XVIII Edición

Curso 2021 - 2022

Alejandro Quintana

El salto 

Santiago Pacheco, 16 años

Colegio El Vedat (Valencia)

Se agarró lo más fuerte que pudo a la espaldera. La clase entera coreaba su nombre mientras él hacía todo lo que podía por no mirar hacia abajo. Debía saltar y agarrarse a la escalera, colocada horizontalmente a unos tres metros de altura. Pero no podía… Sus brazos, encaramados a la decimosexta barra de madera, no atendían a razones. 

El profesor consultaba el cronómetro, que parecía que contase los segundos de tres en tres, disminuyendo la calificación de Alex, a punto de perder esas décimas que tanto necesitaba. Pero, al fin, reunió el valor suficiente y saltó. 

Su corazón no había latido tan fuerte en sus doce años de vida. Parecía un metrónomo que marcaba compases en los que su respiración se acompasaba a sus rápidos latidos. Notó la barra de metal de la escalera de mano. Se encontraba bastante alto.

No tuvo tiempo de calcular la caída cuando se le soltó una mano. Un dolor terrible le azotó la otra, que permanecía firme. Se escucharon suspiros y los nervios se acrecentaron en el tatami, pero sin llegar a la tensión que vivía Alex en la escalera.
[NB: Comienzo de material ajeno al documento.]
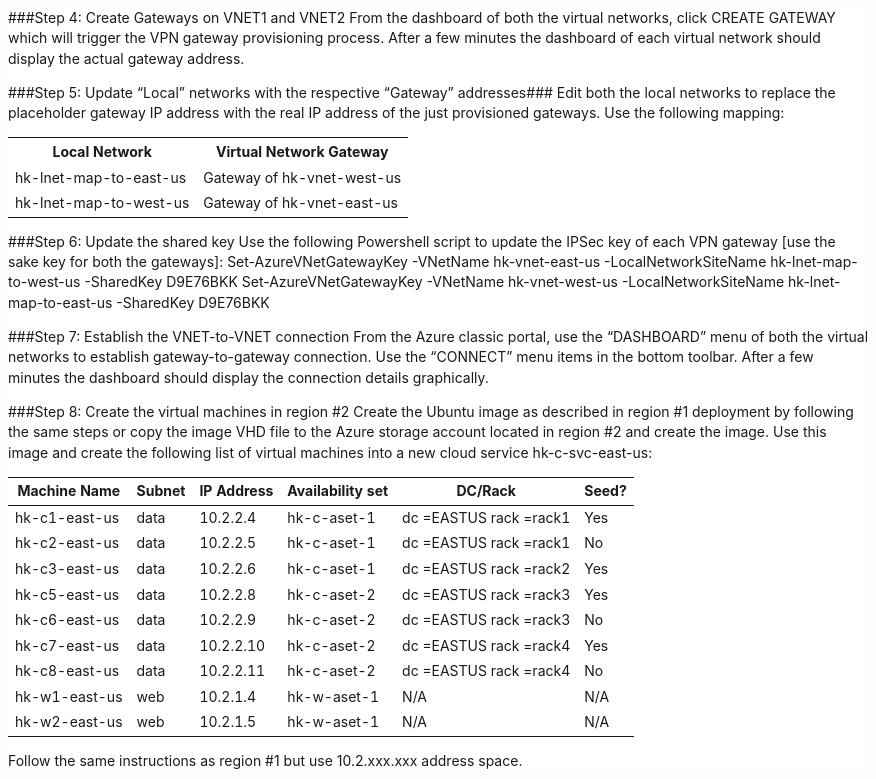 
###Step 4: Create Gateways on VNET1 and VNET2
From the dashboard of both the virtual networks, click CREATE GATEWAY which will trigger the VPN gateway provisioning process. After a few minutes the dashboard of each virtual network should display the actual gateway address. 

###Step 5: Update “Local” networks with the respective “Gateway” addresses###
Edit both the local networks to replace the placeholder gateway IP address with the real IP address of the just provisioned gateways. Use the following mapping: 

<table>
<tr><th>Local Network    </th><th>Virtual Network Gateway</th></tr>
<tr><td>hk-lnet-map-to-east-us </td><td>Gateway of hk-vnet-west-us</td></tr>
<tr><td>hk-lnet-map-to-west-us </td><td>Gateway of hk-vnet-east-us</td></tr>
</table>

###Step 6: Update the shared key
Use the following Powershell script to update the IPSec key of each VPN gateway [use the sake key for both the gateways]: 
Set-AzureVNetGatewayKey -VNetName hk-vnet-east-us -LocalNetworkSiteName hk-lnet-map-to-west-us -SharedKey D9E76BKK
Set-AzureVNetGatewayKey -VNetName hk-vnet-west-us -LocalNetworkSiteName hk-lnet-map-to-east-us -SharedKey D9E76BKK 

###Step 7: Establish the VNET-to-VNET connection
From the Azure classic portal, use the “DASHBOARD” menu of both the virtual networks to establish gateway-to-gateway connection. Use the “CONNECT” menu items in the bottom toolbar. After a few minutes the dashboard should display the connection details graphically.

###Step 8: Create the virtual machines in region #2 
Create the Ubuntu image as described in region #1 deployment by following the same steps or copy the image VHD file to the Azure storage account located in region #2 and create the image. Use this image and create the following list of virtual machines into a new cloud service hk-c-svc-east-us: 


| Machine Name | Subnet | IP Address | Availability set | DC/Rack | Seed? |
| ------------ | ------ | ---------- | ---------------- | ------- | ----- |
| hk-c1-east-us	| data	| 10.2.2.4   | hk-c-aset-1      | dc =EASTUS rack =rack1 | Yes |
| hk-c2-east-us	| data	| 10.2.2.5   | hk-c-aset-1      | dc =EASTUS rack =rack1 | No  |
| hk-c3-east-us	| data	| 10.2.2.6   | hk-c-aset-1      | dc =EASTUS rack =rack2 | Yes |
| hk-c5-east-us	| data	| 10.2.2.8   | hk-c-aset-2      | dc =EASTUS rack =rack3 | Yes |
| hk-c6-east-us	| data  | 10.2.2.9   | hk-c-aset-2      | dc =EASTUS rack =rack3 | No  |
| hk-c7-east-us | data  | 10.2.2.10  | hk-c-aset-2      | dc =EASTUS rack =rack4 | Yes |
| hk-c8-east-us	| data	| 10.2.2.11  | hk-c-aset-2      | dc =EASTUS rack =rack4 | No  |
| hk-w1-east-us	| web   | 10.2.1.4   | hk-w-aset-1      | N/A                    | N/A |
| hk-w2-east-us | web   | 10.2.1.5   | hk-w-aset-1      | N/A                    | N/A |


Follow the same instructions as region #1 but use 10.2.xxx.xxx address space. 
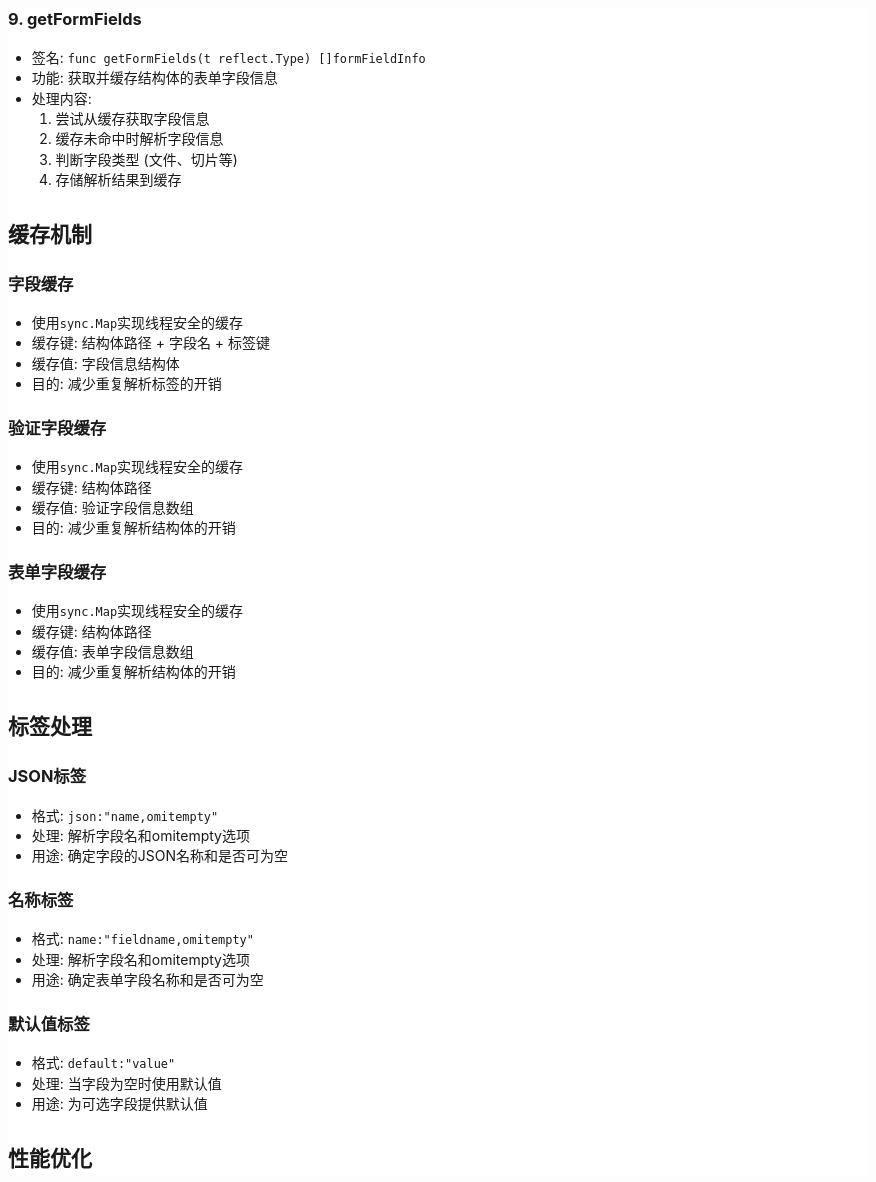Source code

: ### 9. getFormFields
- 签名: `func getFormFields(t reflect.Type) []formFieldInfo`
- 功能: 获取并缓存结构体的表单字段信息
- 处理内容:
  1. 尝试从缓存获取字段信息
  2. 缓存未命中时解析字段信息
  3. 判断字段类型 (文件、切片等)
  4. 存储解析结果到缓存

## 缓存机制

### 字段缓存
- 使用`sync.Map`实现线程安全的缓存
- 缓存键: 结构体路径 + 字段名 + 标签键
- 缓存值: 字段信息结构体
- 目的: 减少重复解析标签的开销

### 验证字段缓存
- 使用`sync.Map`实现线程安全的缓存
- 缓存键: 结构体路径
- 缓存值: 验证字段信息数组
- 目的: 减少重复解析结构体的开销

### 表单字段缓存
- 使用`sync.Map`实现线程安全的缓存
- 缓存键: 结构体路径
- 缓存值: 表单字段信息数组
- 目的: 减少重复解析结构体的开销

## 标签处理

### JSON标签
- 格式: `json:"name,omitempty"`
- 处理: 解析字段名和omitempty选项
- 用途: 确定字段的JSON名称和是否可为空

### 名称标签
- 格式: `name:"fieldname,omitempty"`
- 处理: 解析字段名和omitempty选项
- 用途: 确定表单字段名称和是否可为空

### 默认值标签
- 格式: `default:"value"`
- 处理: 当字段为空时使用默认值
- 用途: 为可选字段提供默认值

## 性能优化
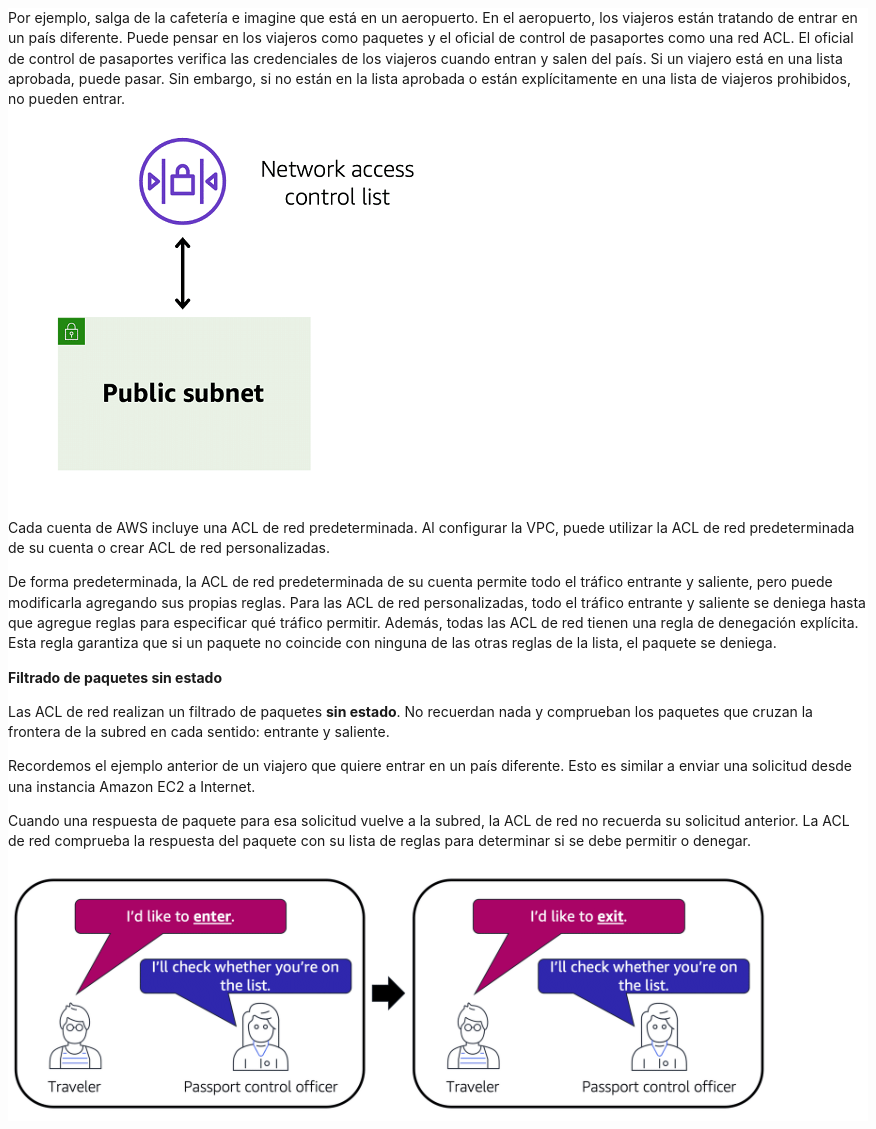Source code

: Por ejemplo, salga de la cafetería e imagine que está en un aeropuerto. En el aeropuerto, los viajeros están tratando de entrar en un país diferente. Puede pensar en los viajeros como paquetes y el oficial de control de pasaportes como una red ACL. El oficial de control de pasaportes verifica las credenciales de los viajeros cuando entran y salen del país. Si un viajero está en una lista aprobada, puede pasar. Sin embargo, si no están en la lista aprobada o están explícitamente en una lista de viajeros prohibidos, no pueden entrar.

![](./img/img34.png "AWS Networking")

Cada cuenta de AWS incluye una ACL de red predeterminada. Al configurar la VPC, puede utilizar la ACL de red predeterminada de su cuenta o crear ACL de red personalizadas. 

De forma predeterminada, la ACL de red predeterminada de su cuenta permite todo el tráfico entrante y saliente, pero puede modificarla agregando sus propias reglas. Para las ACL de red personalizadas, todo el tráfico entrante y saliente se deniega hasta que agregue reglas para especificar qué tráfico permitir. Además, todas las ACL de red tienen una regla de denegación explícita. Esta regla garantiza que si un paquete no coincide con ninguna de las otras reglas de la lista, el paquete se deniega. 

**Filtrado de paquetes sin estado**

Las ACL de red realizan un filtrado de paquetes **sin estado**. No recuerdan nada y comprueban los paquetes que cruzan la frontera de la subred en cada sentido: entrante y saliente. 

Recordemos el ejemplo anterior de un viajero que quiere entrar en un país diferente. Esto es similar a enviar una solicitud desde una instancia Amazon EC2 a Internet.

Cuando una respuesta de paquete para esa solicitud vuelve a la subred, la ACL de red no recuerda su solicitud anterior. La ACL de red comprueba la respuesta del paquete con su lista de reglas para determinar si se debe permitir o denegar.

![](./img/img35.png "AWS Networking")
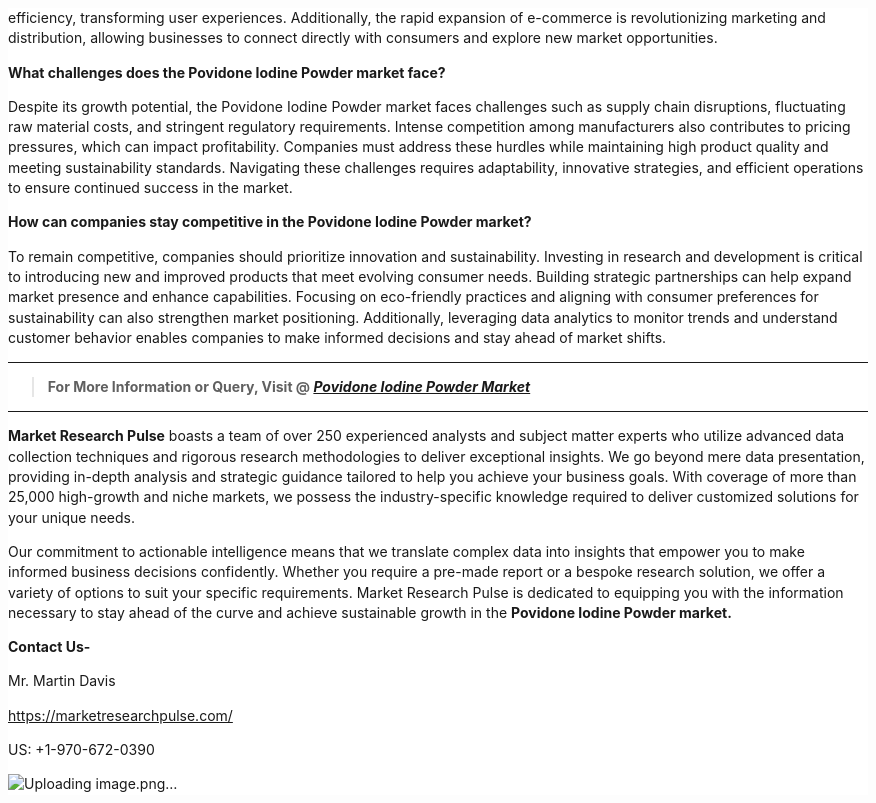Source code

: efficiency, transforming user experiences. Additionally, the rapid expansion of e-commerce is revolutionizing marketing and distribution, allowing businesses to connect directly with consumers and explore new market opportunities.</p><p><strong>What challenges does the Povidone Iodine Powder market face?</strong></p><p>Despite its growth potential, the Povidone Iodine Powder market faces challenges such as supply chain disruptions, fluctuating raw material costs, and stringent regulatory requirements. Intense competition among manufacturers also contributes to pricing pressures, which can impact profitability. Companies must address these hurdles while maintaining high product quality and meeting sustainability standards. Navigating these challenges requires adaptability, innovative strategies, and efficient operations to ensure continued success in the market.</p><p><strong>How can companies stay competitive in the Povidone Iodine Powder market?</strong></p><p>To remain competitive, companies should prioritize innovation and sustainability. Investing in research and development is critical to introducing new and improved products that meet evolving consumer needs. Building strategic partnerships can help expand market presence and enhance capabilities. Focusing on eco-friendly practices and aligning with consumer preferences for sustainability can also strengthen market positioning. Additionally, leveraging data analytics to monitor trends and understand customer behavior enables companies to make informed decisions and stay ahead of market shifts.</p><hr /><blockquote><p><strong>For More Information or Query, Visit @&nbsp;<em><a href="https://marketresearchpulse.com/report/17242/povidone-iodine-powder-market?utm_source=Linkedin&utm_medium=023">Povidone Iodine Powder Market</a></em></strong></p></blockquote><hr /><p><strong>Market Research Pulse</strong> boasts a team of over 250 experienced analysts and subject matter experts who utilize advanced data collection techniques and rigorous research methodologies to deliver exceptional insights. We go beyond mere data presentation, providing in-depth analysis and strategic guidance tailored to help you achieve your business goals. With coverage of more than 25,000 high-growth and niche markets, we possess the industry-specific knowledge required to deliver customized solutions for your unique needs.</p><p>Our commitment to actionable intelligence means that we translate complex data into insights that empower you to make informed business decisions confidently. Whether you require a pre-made report or a bespoke research solution, we offer a variety of options to suit your specific requirements. Market Research Pulse is dedicated to equipping you with the information necessary to stay ahead of the curve and achieve sustainable growth in the <strong>Povidone Iodine Powder market.</strong></p><p><strong>Contact Us-</strong></p><p>Mr. Martin Davis</p><p>https://marketresearchpulse.com/</p><p>US: +1-970-672-0390</p>
![Uploading image.png…]()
El muchacho consideraba de qué forma iba a caer, cuando un hervor le nació de dentro, trayéndole una fuerza inesperada le animaba a seguir con coraje. 

Alex levantó el brazo y se agarró al siguiente barrote, con un ímpetu desconocido. Avanzó hasta que llegó al último paso, una escalera de mano, esta vez colocada en horizontal, de la que tenía que brincar para caer en una colchoneta.

–¿No podría bajar peldaño a peldaño? –preguntó.

–No –le dijo con firmeza el profesor–. Desde el séptimo peldaño y con voltereta, te pongo un diez. Sin ella, el máximo serán ocho puntos.

Enfurecido, Alex miró al profesor de Educación física, que no apartaba la mirada de su hoja de notas y del cronómetro deportivo. 

Alex no era un chico de físico atlético, pero necesitaba aprobar aquel examen. Empapado en sudor, dudó. Sus compañeros le miraban desde abajo. Vio que la colchoneta verde ya no le parecía tan grande. Sus manos perdieron la presión que ejercían sobre las barras de la escalera, sus pies giraron ciento ochenta grados y lentamente los despegó de las escaleras. 

Notó la sangre en la cabeza, el aire en el pelo, y un silbido en los oídos. El salto se convirtió en un triunfo, del que el mundo nunca se enteró porque quedó encerrado en la intimidad de las cuatro paredes del gimnasio.